Liquid buildup can occur in aging production wells and can reduce the well's productivity. To handle the buildup, operators may use beam lift pumps or other remedial techniques, such as venting or “blowing down” the well to atmospheric pressure. These common techniques can cause gas loss. Moreover, blowing down a well can produce undesirable methane emissions. In contrast to these techniques, operators can use a plunger lift system, which reduces gas losses and improves well productivity.
A prior art plunger lift system 100 as illustrated in FIG. 1A has a plunger 110 and a bottom hole bumper 120 positioned in tubing 14 within well casing 12. At the wellhead 10, the system 100 has a lubricator/catcher 130 and controller 140. In operation, the plunger 110 initially rests on the bottomhole bumper 120 at the base of the well. As gas is produced to a sales line 150, liquids may accumulate in the wellbore, creating back-pressure that can slow gas production through the sales line 150. Using sensors, the controller 140 operates a valve at the wellhead 10 to regulate the buildup of gas in the casing 12.

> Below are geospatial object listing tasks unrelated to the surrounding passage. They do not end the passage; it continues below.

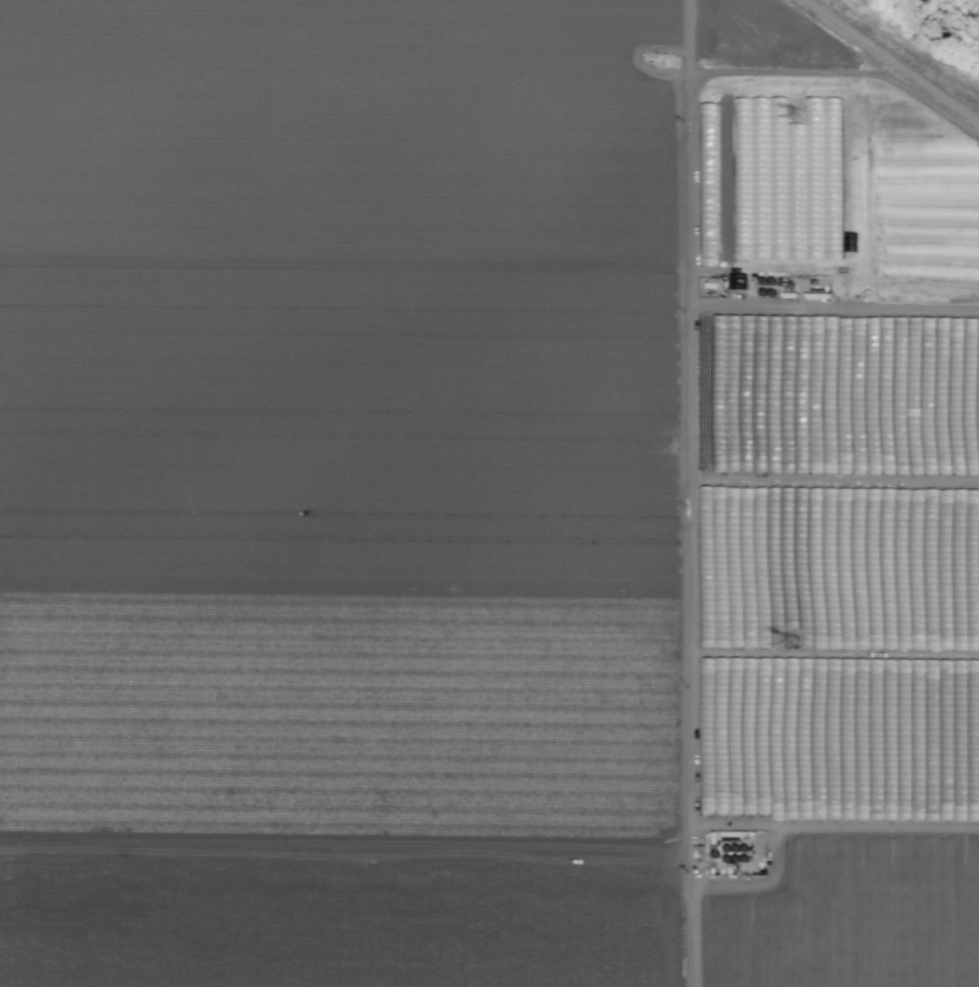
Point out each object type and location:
river: (930, 34)
power tower: (800, 116)
building: (881, 421)
crop: (483, 499)
power tower: (792, 645)
building: (845, 740)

Sensing the slowing gas production, the controller 140 shuts-in the well at the wellhead 10 to increase pressure in the well as a high-pressure gas accumulates in the annulus between the casing 12 and tubing 14. When a sufficient volume of gas and pressure are reached, the gas pushes the plunger 110 and the liquid load above it to the surface so that the plunger 110 essentially acts as a piston between liquid and gas in the tubing 14. As shown in FIG. 1B, the plunger 110 can have a solid or semi-hollow body, and the plunger 110 can have spirals, fixed brushes, or pads on the outside of the body for engaging the tubing 14.
Eventually, the gas pressure buildup pushes the plunger 110 upward to the lubricator/catcher 130 at the wellhead 10. The column of fluid above the moving plunger 110 likewise moves up the tubing 14 to the wellhead 10 so that the liquid load can be removed from the well. As the plunger 110 rises, for example, the controller 140 allows gas and accumulated liquids above the plunger 110 to flow through upper and lower outlets 152 and 154. The lubricator/catcher 130 captures the plunger 110 when it arrives at the surface, and the gas that lifted the plunger 110 flows through the lower outlet 154 to the sales line 150. Once the gas flow stabilizes, the controller 140 shuts-in the well and releases the plunger 110, which drops back downhole to the bumper 120. Ultimately, the cycle repeats itself.
To ensure that a well is not able to flow uncontrolled, some wellbores require a downhole safety valve 20 that closes when flow and pressure exceed acceptable limits or when damage occurs to the surface equipment in an emergency. Some safety valves installed in production tubing 14 are tubing retrievable, while other safety valves are wireline retrievable. The downhole safety valves, such as flapper valves, can prevent blow-outs caused by an excessive increase of flow through the wellbore or wellhead damage. Because the plunger 110 travels along the tubing 14 between the bumper 120 at the base of the wellbore and the catcher 130 at the surface, the plunger 110 must travel through the safety valve 20. As expected, the plunger 110 must be designed to fit through the decreased passage within the safety valve 20 and not damage or interfere with the safety valve's operation.